The treatment for an ulcerative colitis (UC) flare is infiximab (IV), specifically RENFLEXIS, which is indicated for reducing signs and symptoms, inducing and maintaining clinical remission and mucosal healing, and eliminating corticosteroid use in adult patients with moderately to severely active ulcerative colitis. The recommended dose is 5 mg/kg given as an intravenous induction regimen at 0,2, and 6 weeks, followed by a maintenance regimen of 5 mg/kg every 8 weeks 2.
- Key points:
- Indication: Moderately to severely active ulcerative colitis
- Dose: 5 mg/kg IV induction regimen at 0,2, and 6 weeks, followed by 5 mg/kg every 8 weeks
- Treatment goal: Reduce signs and symptoms, induce and maintain clinical remission and mucosal healing, and eliminate corticosteroid use
From the Research
Treatment Options for Ulcerative Colitis (UC) Flare
The treatment for an ulcerative colitis (UC) flare depends on the severity of the disease. According to 3, mild-to-moderate UC can be managed with:
- Aminosalicylates
- Mesalamine
- Topical corticosteroids
- Oral corticosteroids reserved for unresponsive cases
Moderate-to-Severe UC Treatment
For moderate-to-severe UC, treatment generally requires:
- Oral or intravenous corticosteroids in the short-term
- Consideration of long-term management options such as:
- Biologic agents (as initial therapy or in transition from steroids)

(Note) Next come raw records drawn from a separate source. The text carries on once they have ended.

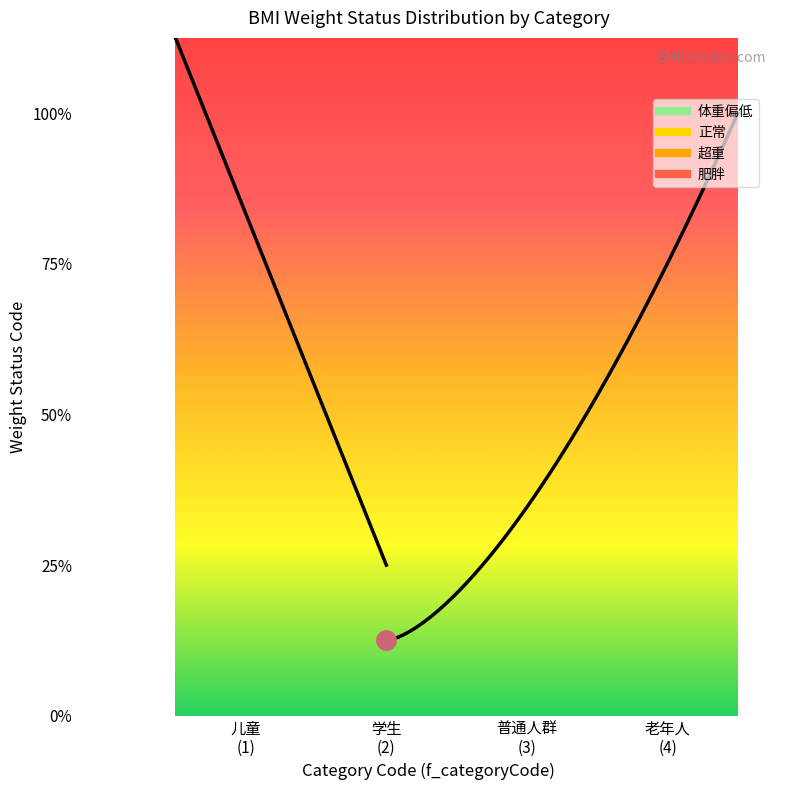

Is this an area chart (filled region under the line)?

No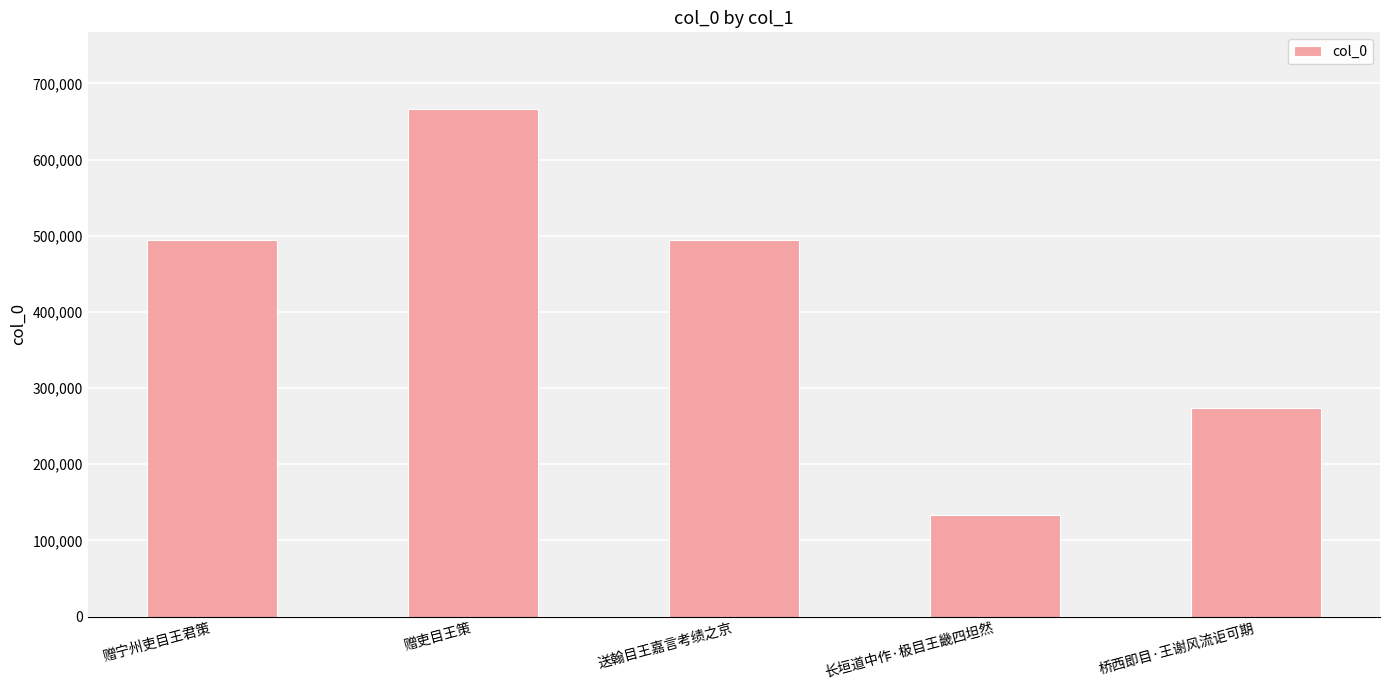

What value does the data have at 桥西即目·王谢风流讵可期?

273409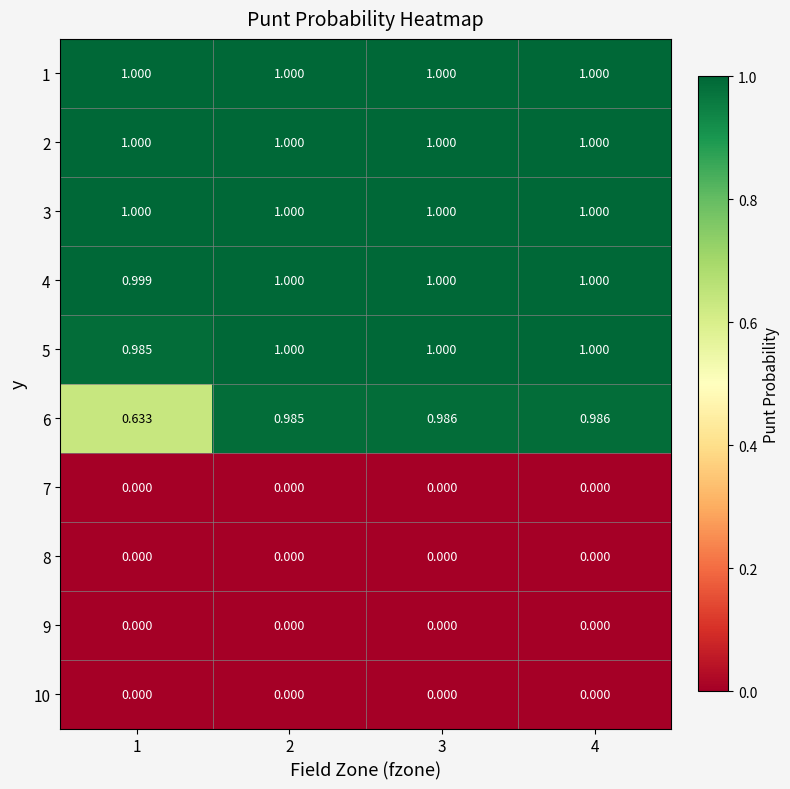

How many distinct data groups are displayed?

10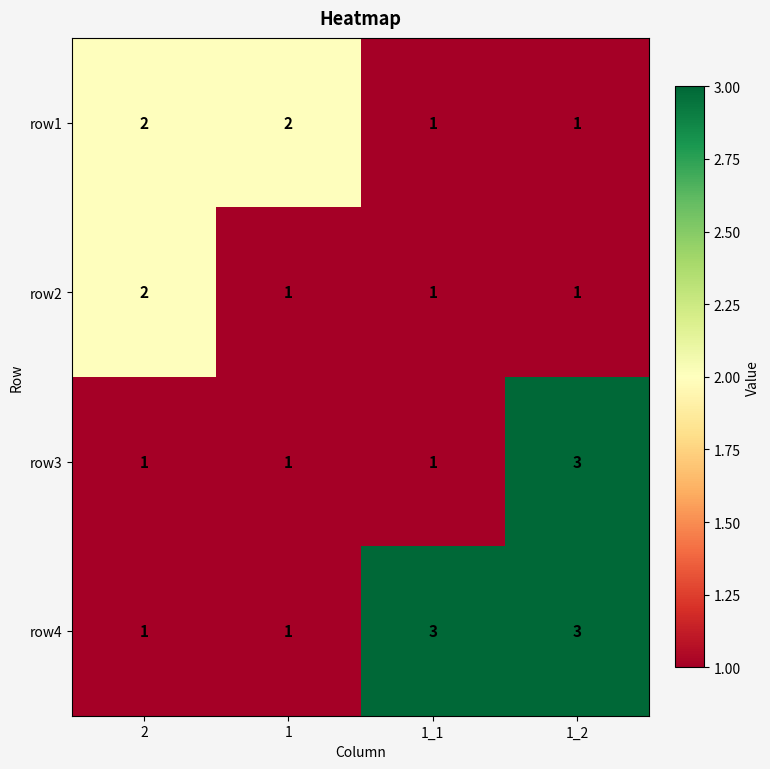

What is the greatest value displayed?

3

- Thiopurines (as bridging therapy) 3
Severe or Fulminant UC Treatment
Patients with severe or fulminant UC who are recalcitrant to medical therapy or who develop disease complications (such as toxic megacolon) should be considered for colectomy 3.
Role of 5-Aminosalicylic Acid Compounds
5-Aminosalicylic acid (5-ASA) compounds, such as mesalamine, are the first-line therapy for inducing and maintaining clinical remission in patients with mild-to-moderate UC 4, 5, 6.
- Topical mesalazine or oral and topical mesalazine combined are effective for induction of remission and prevention of relapse 7
- High-dose oral mesalazine (≥3.3 g/day) is also effective for induction of remission and prevention of relapse 7
Safety and Tolerability
5-ASAs are safe and well tolerated, regardless of regimen 7.